Thursday, July 10, 2008

i wish dick cheney would take up housekeeping

I’m in the middle of Bel Canto by Ann Patchett. It’s about a party of diplomats, businessmen and one opera singer who are taken hostage by a grassroots terrorist organization in an unnamed South American country. The terrorists quickly set most of the women and servants free to prove that they are reasonable people, so the “important” men are left to fend for themselves and fend off boredom as their days inside the vice president’s overthrown house mount.

I’m sure that many people had many wonderful things to say about this book when it came out in 2001 (it’s beautifully written, it’s funny and sad and humanizing, etc.), but what I love the most about is how the men in the story come to appreciate and practice qualities that are traditionally deemed feminine and hence lesser:

  • Communication: A Japanese businessman’s trusty translator—who speaks dozens of languages—quickly becomes the most sought-after person at this international involuntary conference.
  • Cooking: A French ambassador gets to demonstrate his flair in the kitchen, even if the terrorists won’t let him use knives.
  • Cleaning: The vice president—who always felt useless in his second-banana role—discovers a new sense of purpose in polishing the windows, picking up trash and scouring the carpets.
  • Art: Although some of the kidnapped crew already had a passion for music, most considered it a hobby to be indulged in only after their long workdays were through. Here they quickly realize that the daily rituals of the opera singer and her makeshift accompanist (previously one of the hobbyists) can literally save their lives. Art might be escapism, but this is escapism at its most transcendent.

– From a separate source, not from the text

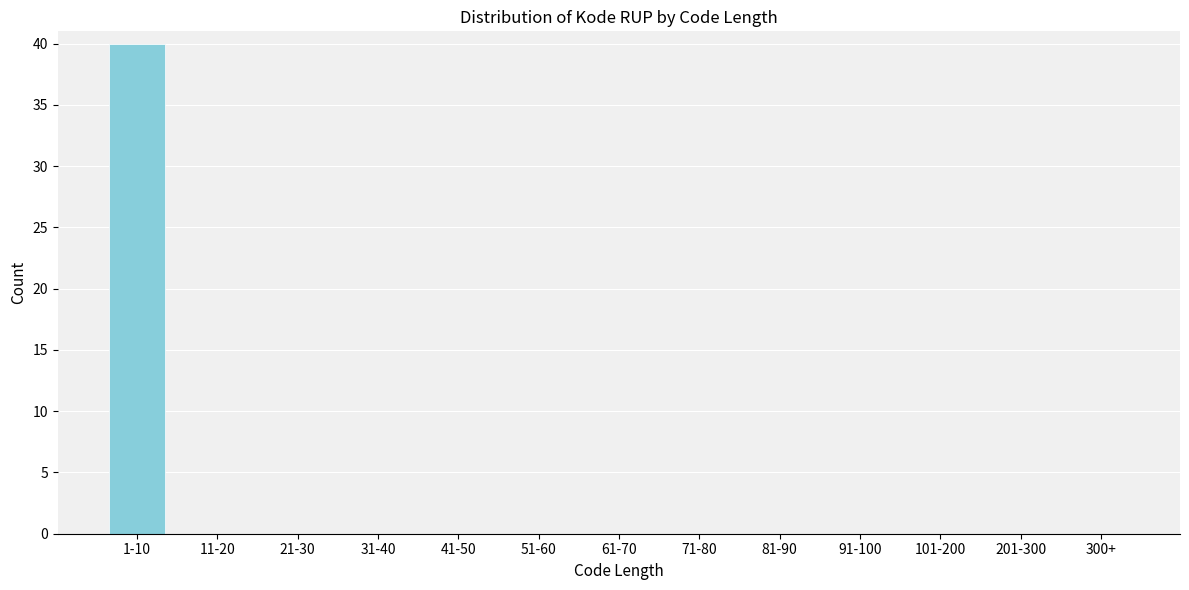

Reading left to right, extract all data points from this chart.

1-10=40	11-20=0	21-30=0	31-40=0	41-50=0	51-60=0	61-70=0	71-80=0	81-90=0	91-100=0	101-200=0	201-300=0	300+=0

So a book that at first appeared to be about world politics (manly!) has turned into a domestic novel (girly!)—and, what do you know, it reveals itself to be even more brilliant in the process.

8 comments:

Peter Varvel said...

Sounds good! It reminds me of what we learned in school about the all-male communities of the California gold rush and how men had to take on "non-traditional gender roles" in housework, cooking, laundry, sewing, gardening, etc.
I'm really bad: I don't do any 'manly' yardwork or auto care, and I barely cook or clean house.
I am meticulous about the care and feeding of our dogs and kitty, though.

Sizzle said...

Why oh why have I never finished reading that book!?

Cheryl said...

PV: And of course the men turned their gold rush women's work into empires (sewing = Levi Strauss). We girls could learn a thing or two. Not that I sew.

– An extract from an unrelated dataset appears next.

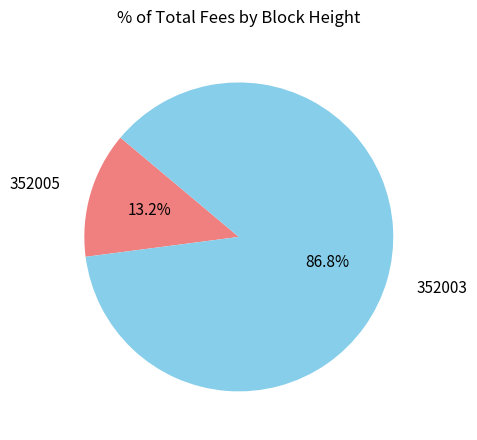

What is the largest slice in the pie chart?

352003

S: Thanks for stopping by! I haven't finished the book yet either, so I can hardly judge. It's the kind of book you can pick up and enjoy a few pages of without needing to follow the whole plot.

Veronica said...

BOOKCLUBBOOKCLUBBOOKCLUBBOOKCLUBBOOKCLUBBOOKCLUBBOOKCLUBBOOKCLUBBOOKCLUBBOOKCLUB...

Cheryl said...

I know, I miss the book club! But I think we may have passed the point of no return. I blame Jonathan Safran Foer.

Veronica said...

NO! can't we do this book for the next book club?! please?! seriously! i'll host it! i swear!

Cheryl said...

If anyone can revive it, you can, my dear. I pass the book club tiara to you (well, I think it was AK's to pass, but whatever). Go get your Evite on!

Veronica said...

i'll call ak. thank you for the tiara. i've always wanted one.